Leo en el Hola que Kiko Rivera le ha dicho a su hermana: «Quiero olvidaros para ser feliz». Yo creo, Kiko, que el olvido solo conduce a la tristeza. Que no hay mayor dicha que la de cohabitar con las miserias. Las propias y las ajenas. Que la vida, como el lecho marino, está lleno de inmundicias que, al no pertenecer a nadie, han terminado siendo de todos. Yo quiero, Kiko, como tú, caminar descalzo, que mi espíritu vague salvaje y desprendido. Pero la desnudez no es garantía de nada, ni de libertad ni de futuro; a veces las carnes son nuestras peores cadenas. El recuerdo también es evasión, aunque esté tan mal visto. A veces vivo en casas en las que ya no vivo. Amo a mujeres a las que hace años dejé de amar. Lloro con canciones que no existen. Bajo escaleras que me obligan a subir. O, y esto es especialmente excitante, los días me arrastran a pasiones antiguas, pasiones que daba por muertas ya, pasiones sin rostro clavadas en la memoria como astillas en la yema del dedo. El olvido es una suerte de guerra con nosotros mismos. El recuerdo, sin embargo, tiene forma de tregua, de adulto y sabroso armisticio.

Mira, Kiko: «Porque a pesar de heridas y de afrentas, la piel del alma la tenemos suave para seguir amando». Lo escribió la salvadoreña Carmen González Huguet. Lo leo en El cielo de abajo, una antología de poetas hispanoamericanas que ha publicado María Alcantarilla en Vandalia. Yo me aferro a la intrascendencia, puesto que me parece una forma interesante de acercarme a la eternidad. Ser liviano nos eleva sobre las cosas, como el polvo en suspensión de los pisos de estudiantes. Me aburre la gente que llena con intensidad hasta los huecos más insignificantes.

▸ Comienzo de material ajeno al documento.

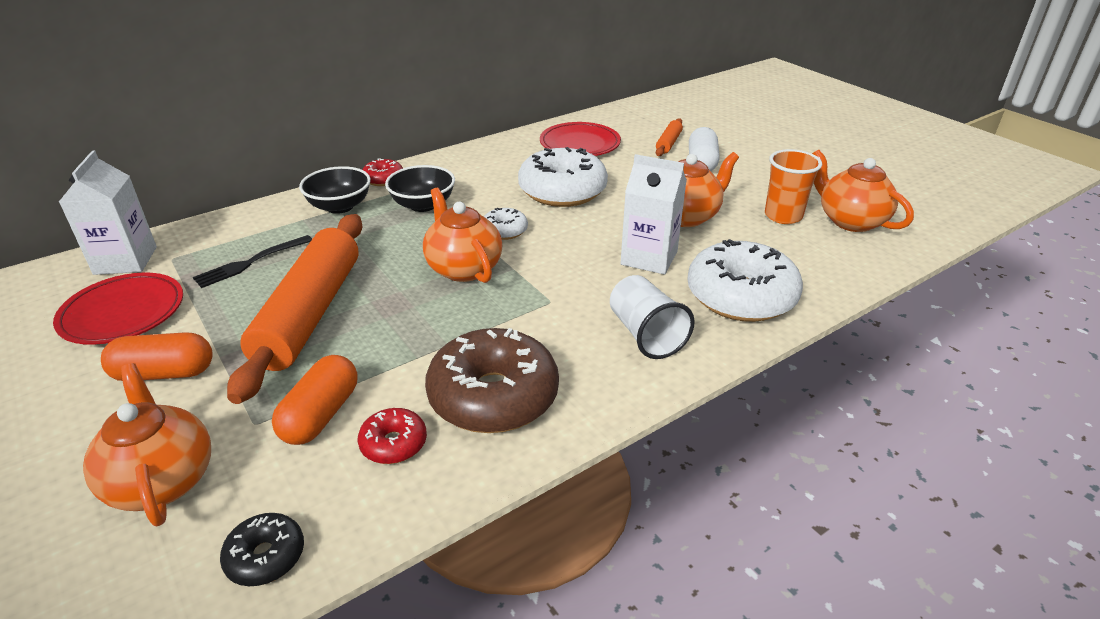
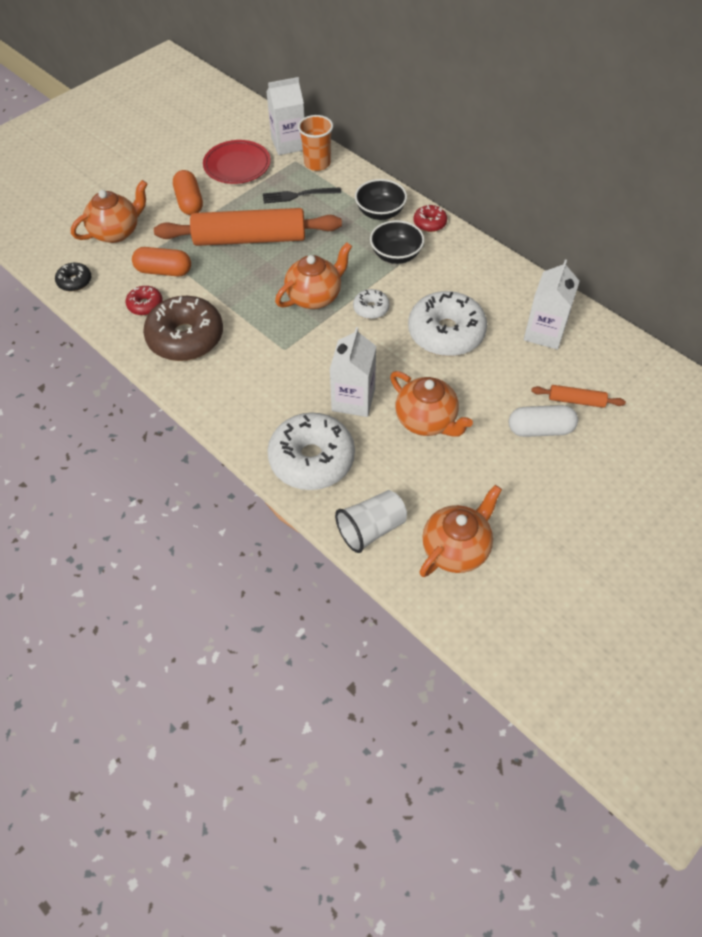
camera: 80 degrees right, 20 degrees up
(251, 262) = (298, 195): black fork -> black fork turned 45 degrees counterclockwise
(580, 144) = (544, 332): red plate -> white carton
(645, 334) = (255, 404): white cup -> white cup (371, 529)
(783, 216) = (449, 493): orange cup -> orange cup (317, 163)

De mi familia aprendí que hay que reírse de lo malo, porque lo bueno hay que tomárselo muy en serio. Me hago mayor. Temo a la enfermedad, pero no tengo miedo a la muerte. A veces siento ese vértigo del que ya no hace pie. Zambullido en una oscuridad salada, me mantengo en la superficie porque bato los pies. Mi corazón realiza idéntica labor. Por eso no me hundo. Por eso la memoria y el amor y esa suavidad que decía la poeta, pese a la marca desértica que el dolor nos lega en la piel; siempre nos lleva el cuerpo más allá de la costa. Como un hidropedal, decía, que con parsimonia nos traslada a la líquida vastedad de los caprichos. Al sexo de nácar. A este sentir de laberinto. Y nos mece bajo un sol que nos lanza a la rojez primera, esa que jamás olvido. Los hombros agostados. La eterna infancia. 

Kiko, confía en mí, el olvido te hace esclavo de un destino, el recuerdo te hace rey de lo vivido.